The effect of nisin on food shelf life is mainly reflected in extending the shelf life, maintaining food quality, and inhibiting the growth of harmful microorganisms. Nisin has significant antibacterial activity, especially against Gram-positive bacteria, including bacterial spores. Adding nisin to food can effectively kill or inhibit the growth and reproduction of these harmful microorganisms, thereby extending the food’s shelf life. Specifically, its application in various foods yields the following results:
·Fresh Milk and Dairy Products: It inhibits heat-resistant bacteria that cause spoilage in fresh milk and dairy products, extending the shelf life by 2–3 times.
·Liquid Eggs and Egg-Containing Products: It effectively inhibits heat-resistant spore-forming bacteria, extending the shelf life of liquid eggs from 7 days to 1 month.
·Salad Dressings and Soy Sauces: It effectively inhibits the growth of lactic acid bacteria and spores, reducing spoilage in low-fat, low-salt products, and extending shelf life by up to 4 times.
·High-Moisture or Low-Fat Foods: It inhibits the growth and reproduction of heat-resistant bacteria or spores, doubling or more the shelf life.
·Heat-Processed Meat Products: It extends the shelf life of heat-processed meat products by 2–3 times.
·Seafood, such as Fish and Shellfish: It inhibits Gram-positive bacteria, helping to maintain freshness and extend shelf life.
·Canned Foods: Adding nisin effectively inhibits the reproduction of mesophilic bacterial spores, reducing the required heat processing time and enabling canned foods to be stored for longer in warm conditions.

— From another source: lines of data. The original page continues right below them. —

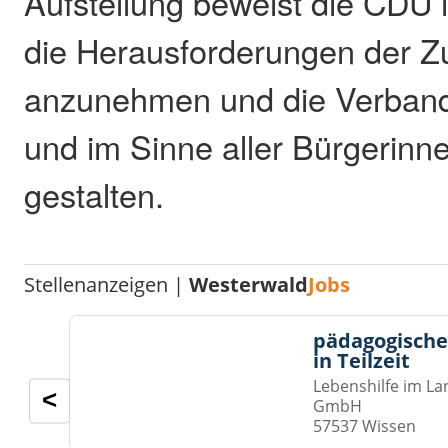
Aufstellung beweist die CDU i
die Herausforderungen der Z
anzunehmen und die Verband
und im Sinne aller Bürgerinn
gestalten.
Stellenanzeigen |
Westerwald
Jobs
pädagogische
in Teilzeit
Lebenshilfe im La
<
GmbH
57537 Wissen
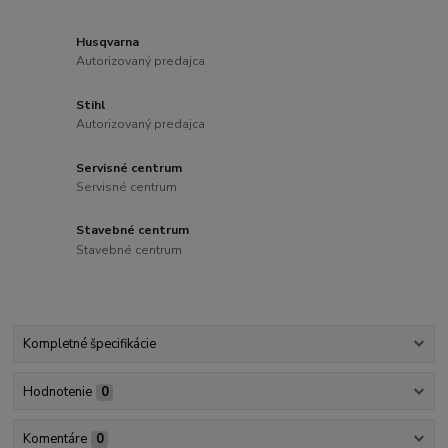
Husqvarna
Autorizovaný predajca
Stihl
Autorizovaný predajca
Servisné centrum
Servisné centrum
Stavebné centrum
Stavebné centrum
Kompletné špecifikácie
Hodnotenie
0
Komentáre
0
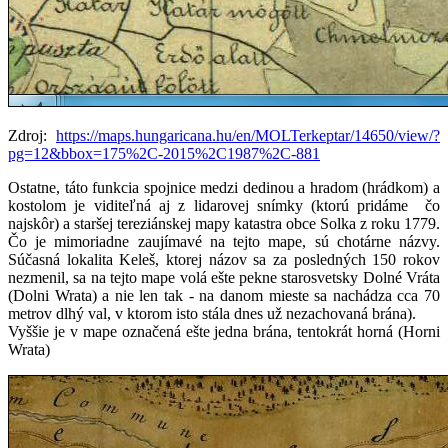
Zdroj:
https://maps.hungaricana.hu/en/MOLTerkeptar/14650/view/?
pg=12&bbox=175%2C-2015%2C1987%2C-881
Ostatne, táto funkcia spojnice medzi dedinou a hradom (hrádkom) a
kostolom je viditeľná aj z lidarovej snímky (ktorú pridáme čo
najskôr) a staršej tereziánskej mapy katastra obce Solka z roku 1779.
Čo je mimoriadne zaujímavé na tejto mape, sú chotárne názvy.
Súčasná lokalita Keleš, ktorej názov sa za posledných 150 rokov
nezmenil, sa na tejto mape volá ešte pekne starosvetsky Dolné Vráta
(Dolni Wrata) a nie len tak - na danom mieste sa nachádza cca 70
metrov dlhý val, v ktorom isto stála dnes už nezachovaná brána).
Vyššie je v mape označená ešte jedna brána, tentokrát horná (Horni
Wrata)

The use of nisin not only extends the shelf life of food but also helps preserve food quality. By inhibiting the growth and reproduction of microorganisms, it reduces spoilage and degradation during storage and transportation, thus maintaining the food’s original flavor, texture, and nutritional value.
Nisin has a strong inhibitory effect on most Gram-positive bacteria, particularly with a specific action against Bacillus spores. This antibacterial activity effectively reduces the number of harmful microorganisms in food, lowering the risk of spoilage and degradation.
Nisin is a natural, non-toxic food preservative with no side effects. After consumption, it is quickly hydrolyzed into amino acids under the physiological pH of the human body and the action of α-chymotrypsin, and it does not alter the normal gut microbiota. Unlike other antibiotics, it does not induce resistance issues or cross-resistance with other antibiotics, making it safe and harmless to humans.
Nisin’s application in foods can significantly extend shelf life, maintain quality, and inhibit the growth of harmful microorganisms, making it an indispensable additive in the food industry.